◆ ACTIVITY ◆
Word for word, restate each of the records below.

◆ GIVEN RECORDS ◆

===============

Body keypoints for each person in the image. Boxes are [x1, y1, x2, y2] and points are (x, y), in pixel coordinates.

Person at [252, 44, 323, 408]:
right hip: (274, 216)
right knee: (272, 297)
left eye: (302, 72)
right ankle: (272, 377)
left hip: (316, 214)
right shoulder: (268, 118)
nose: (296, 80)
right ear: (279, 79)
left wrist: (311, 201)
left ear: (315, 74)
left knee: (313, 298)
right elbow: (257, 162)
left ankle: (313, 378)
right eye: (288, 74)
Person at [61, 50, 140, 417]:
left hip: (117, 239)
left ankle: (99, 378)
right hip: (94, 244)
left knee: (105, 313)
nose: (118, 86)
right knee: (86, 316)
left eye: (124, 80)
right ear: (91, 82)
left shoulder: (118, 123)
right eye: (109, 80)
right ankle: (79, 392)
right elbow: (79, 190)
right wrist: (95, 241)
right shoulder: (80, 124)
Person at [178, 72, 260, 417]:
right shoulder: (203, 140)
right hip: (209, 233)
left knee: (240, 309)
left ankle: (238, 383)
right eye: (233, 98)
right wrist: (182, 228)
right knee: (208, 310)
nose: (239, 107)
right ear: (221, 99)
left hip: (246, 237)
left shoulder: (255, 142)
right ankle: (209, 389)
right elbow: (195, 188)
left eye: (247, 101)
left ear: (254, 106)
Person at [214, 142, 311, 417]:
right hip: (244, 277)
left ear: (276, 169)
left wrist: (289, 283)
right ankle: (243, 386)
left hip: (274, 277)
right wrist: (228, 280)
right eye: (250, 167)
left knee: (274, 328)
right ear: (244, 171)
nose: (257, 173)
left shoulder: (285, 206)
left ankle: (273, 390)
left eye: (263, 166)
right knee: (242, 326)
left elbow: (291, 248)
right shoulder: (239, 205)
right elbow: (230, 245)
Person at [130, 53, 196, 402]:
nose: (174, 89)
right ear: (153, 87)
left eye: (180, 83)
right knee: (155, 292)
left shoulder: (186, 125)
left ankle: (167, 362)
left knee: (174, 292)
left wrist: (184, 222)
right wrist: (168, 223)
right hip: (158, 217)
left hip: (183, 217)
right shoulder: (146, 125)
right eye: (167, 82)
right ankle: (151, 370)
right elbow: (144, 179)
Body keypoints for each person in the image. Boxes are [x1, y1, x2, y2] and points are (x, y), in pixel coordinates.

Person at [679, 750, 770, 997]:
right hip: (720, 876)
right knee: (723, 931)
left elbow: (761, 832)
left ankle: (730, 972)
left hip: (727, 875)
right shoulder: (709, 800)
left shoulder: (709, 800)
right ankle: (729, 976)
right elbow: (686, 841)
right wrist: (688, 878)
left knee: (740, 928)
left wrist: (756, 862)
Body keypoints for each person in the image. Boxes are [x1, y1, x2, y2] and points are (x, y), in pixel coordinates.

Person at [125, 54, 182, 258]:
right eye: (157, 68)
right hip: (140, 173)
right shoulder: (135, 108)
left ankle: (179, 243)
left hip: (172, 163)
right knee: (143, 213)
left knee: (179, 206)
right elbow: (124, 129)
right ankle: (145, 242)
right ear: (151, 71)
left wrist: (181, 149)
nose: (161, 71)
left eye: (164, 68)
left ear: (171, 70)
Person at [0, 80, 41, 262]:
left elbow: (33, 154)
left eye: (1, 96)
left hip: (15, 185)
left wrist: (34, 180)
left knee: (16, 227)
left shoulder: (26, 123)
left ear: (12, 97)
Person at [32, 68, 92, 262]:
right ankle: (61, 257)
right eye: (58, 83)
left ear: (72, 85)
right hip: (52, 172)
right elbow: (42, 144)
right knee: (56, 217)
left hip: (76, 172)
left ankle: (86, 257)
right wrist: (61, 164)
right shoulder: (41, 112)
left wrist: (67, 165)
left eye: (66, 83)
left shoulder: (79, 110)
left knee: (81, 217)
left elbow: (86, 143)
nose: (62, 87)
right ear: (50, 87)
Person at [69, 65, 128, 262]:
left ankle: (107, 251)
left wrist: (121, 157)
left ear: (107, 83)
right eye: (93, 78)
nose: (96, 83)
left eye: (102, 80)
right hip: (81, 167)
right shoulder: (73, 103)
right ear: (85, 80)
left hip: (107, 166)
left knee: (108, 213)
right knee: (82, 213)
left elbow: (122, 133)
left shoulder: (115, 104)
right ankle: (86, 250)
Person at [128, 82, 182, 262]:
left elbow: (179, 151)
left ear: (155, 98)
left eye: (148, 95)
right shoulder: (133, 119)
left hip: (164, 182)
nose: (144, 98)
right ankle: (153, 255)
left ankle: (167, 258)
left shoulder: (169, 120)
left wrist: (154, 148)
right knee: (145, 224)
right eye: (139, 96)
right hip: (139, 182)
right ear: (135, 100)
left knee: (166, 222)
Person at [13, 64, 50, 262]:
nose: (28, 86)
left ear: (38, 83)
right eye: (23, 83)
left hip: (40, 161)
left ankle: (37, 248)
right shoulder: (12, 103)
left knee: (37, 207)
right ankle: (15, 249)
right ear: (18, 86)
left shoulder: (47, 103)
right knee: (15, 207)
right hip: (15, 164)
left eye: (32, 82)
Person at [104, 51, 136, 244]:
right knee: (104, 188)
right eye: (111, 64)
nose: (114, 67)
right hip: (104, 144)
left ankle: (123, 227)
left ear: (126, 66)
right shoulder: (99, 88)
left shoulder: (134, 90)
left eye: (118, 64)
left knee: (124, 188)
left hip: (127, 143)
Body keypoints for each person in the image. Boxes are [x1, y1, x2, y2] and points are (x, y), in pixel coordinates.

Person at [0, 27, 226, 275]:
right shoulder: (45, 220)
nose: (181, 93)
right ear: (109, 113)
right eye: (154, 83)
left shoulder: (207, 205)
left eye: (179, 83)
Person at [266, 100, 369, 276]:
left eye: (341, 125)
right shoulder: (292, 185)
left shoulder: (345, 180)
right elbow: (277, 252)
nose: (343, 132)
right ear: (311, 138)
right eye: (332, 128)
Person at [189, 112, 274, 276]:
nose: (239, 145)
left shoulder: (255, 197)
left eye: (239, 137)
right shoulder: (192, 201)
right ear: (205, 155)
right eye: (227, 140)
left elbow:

===============

◆ SOLUTION TO THIS PROBLEM ◆
Body keypoints for each person in the image. Boxes are [x1, y1, x2, y2] and points are (x, y), in pixel coordinates.

Person at [252, 44, 323, 408]:
right hip: (274, 216)
right knee: (272, 297)
left eye: (302, 72)
right ankle: (272, 377)
left hip: (316, 214)
right shoulder: (268, 118)
nose: (296, 80)
right ear: (279, 79)
left wrist: (311, 201)
left ear: (315, 74)
left knee: (313, 298)
right elbow: (257, 162)
left ankle: (313, 378)
right eye: (288, 74)
Person at [61, 50, 140, 417]:
left hip: (117, 239)
left ankle: (99, 378)
right hip: (94, 244)
left knee: (105, 313)
nose: (118, 86)
right knee: (86, 316)
left eye: (124, 80)
right ear: (91, 82)
left shoulder: (118, 123)
right eye: (109, 80)
right ankle: (79, 392)
right elbow: (79, 190)
right wrist: (95, 241)
right shoulder: (80, 124)
Person at [178, 72, 260, 417]:
right shoulder: (203, 140)
right hip: (209, 233)
left knee: (240, 309)
left ankle: (238, 383)
right eye: (233, 98)
right wrist: (182, 228)
right knee: (208, 310)
nose: (239, 107)
right ear: (221, 99)
left hip: (246, 237)
left shoulder: (255, 142)
right ankle: (209, 389)
right elbow: (195, 188)
left eye: (247, 101)
left ear: (254, 106)
Person at [214, 142, 311, 417]:
right hip: (244, 277)
left ear: (276, 169)
left wrist: (289, 283)
right ankle: (243, 386)
left hip: (274, 277)
right wrist: (228, 280)
right eye: (250, 167)
left knee: (274, 328)
right ear: (244, 171)
nose: (257, 173)
left shoulder: (285, 206)
left ankle: (273, 390)
left eye: (263, 166)
right knee: (242, 326)
left elbow: (291, 248)
right shoulder: (239, 205)
right elbow: (230, 245)
Person at [130, 53, 196, 402]:
nose: (174, 89)
right ear: (153, 87)
left eye: (180, 83)
right knee: (155, 292)
left shoulder: (186, 125)
left ankle: (167, 362)
left knee: (174, 292)
left wrist: (184, 222)
right wrist: (168, 223)
right hip: (158, 217)
left hip: (183, 217)
right shoulder: (146, 125)
right eye: (167, 82)
right ankle: (151, 370)
right elbow: (144, 179)
Body keypoints for each person in the image. Boxes are [x1, y1, x2, y2] and points are (x, y), in pixel coordinates.

Person at [679, 750, 770, 997]:
right hip: (720, 876)
right knee: (723, 931)
left elbow: (761, 832)
left ankle: (730, 972)
left hip: (727, 875)
right shoulder: (709, 800)
left shoulder: (709, 800)
right ankle: (729, 976)
right elbow: (686, 841)
right wrist: (688, 878)
left knee: (740, 928)
left wrist: (756, 862)
Body keypoints for each person in the image. Boxes are [x1, y1, x2, y2] and points are (x, y), in pixel coordinates.

Person at [125, 54, 182, 258]:
right eye: (157, 68)
right hip: (140, 173)
right shoulder: (135, 108)
left ankle: (179, 243)
left hip: (172, 163)
right knee: (143, 213)
left knee: (179, 206)
right elbow: (124, 129)
right ankle: (145, 242)
right ear: (151, 71)
left wrist: (181, 149)
nose: (161, 71)
left eye: (164, 68)
left ear: (171, 70)
Person at [0, 80, 41, 262]:
left elbow: (33, 154)
left eye: (1, 96)
left hip: (15, 185)
left wrist: (34, 180)
left knee: (16, 227)
left shoulder: (26, 123)
left ear: (12, 97)
Person at [32, 68, 92, 262]:
right ankle: (61, 257)
right eye: (58, 83)
left ear: (72, 85)
right hip: (52, 172)
right elbow: (42, 144)
right knee: (56, 217)
left hip: (76, 172)
left ankle: (86, 257)
right wrist: (61, 164)
right shoulder: (41, 112)
left wrist: (67, 165)
left eye: (66, 83)
left shoulder: (79, 110)
left knee: (81, 217)
left elbow: (86, 143)
nose: (62, 87)
right ear: (50, 87)
Person at [69, 65, 128, 262]:
left ankle: (107, 251)
left wrist: (121, 157)
left ear: (107, 83)
right eye: (93, 78)
nose: (96, 83)
left eye: (102, 80)
right hip: (81, 167)
right shoulder: (73, 103)
right ear: (85, 80)
left hip: (107, 166)
left knee: (108, 213)
right knee: (82, 213)
left elbow: (122, 133)
left shoulder: (115, 104)
right ankle: (86, 250)
Person at [128, 82, 182, 262]:
left elbow: (179, 151)
left ear: (155, 98)
left eye: (148, 95)
right shoulder: (133, 119)
left hip: (164, 182)
nose: (144, 98)
right ankle: (153, 255)
left ankle: (167, 258)
left shoulder: (169, 120)
left wrist: (154, 148)
right knee: (145, 224)
right eye: (139, 96)
right hip: (139, 182)
right ear: (135, 100)
left knee: (166, 222)
Person at [13, 64, 50, 262]:
nose: (28, 86)
left ear: (38, 83)
right eye: (23, 83)
left hip: (40, 161)
left ankle: (37, 248)
right shoulder: (12, 103)
left knee: (37, 207)
right ankle: (15, 249)
right ear: (18, 86)
left shoulder: (47, 103)
right knee: (15, 207)
right hip: (15, 164)
left eye: (32, 82)
Person at [104, 51, 136, 244]:
right knee: (104, 188)
right eye: (111, 64)
nose: (114, 67)
right hip: (104, 144)
left ankle: (123, 227)
left ear: (126, 66)
right shoulder: (99, 88)
left shoulder: (134, 90)
left eye: (118, 64)
left knee: (124, 188)
left hip: (127, 143)
Body keypoints for each person in the image. Boxes are [x1, y1, x2, y2] and points are (x, y), in pixel coordinates.

Person at [0, 27, 226, 275]:
right shoulder: (45, 220)
nose: (181, 93)
right ear: (109, 113)
right eye: (154, 83)
left shoulder: (207, 205)
left eye: (179, 83)
Person at [266, 100, 369, 276]:
left eye: (341, 125)
right shoulder: (292, 185)
left shoulder: (345, 180)
right elbow: (277, 252)
nose: (343, 132)
right ear: (311, 138)
right eye: (332, 128)
Person at [189, 112, 274, 276]:
nose: (239, 145)
left shoulder: (255, 197)
left eye: (239, 137)
right shoulder: (192, 201)
right ear: (205, 155)
right eye: (227, 140)
left elbow:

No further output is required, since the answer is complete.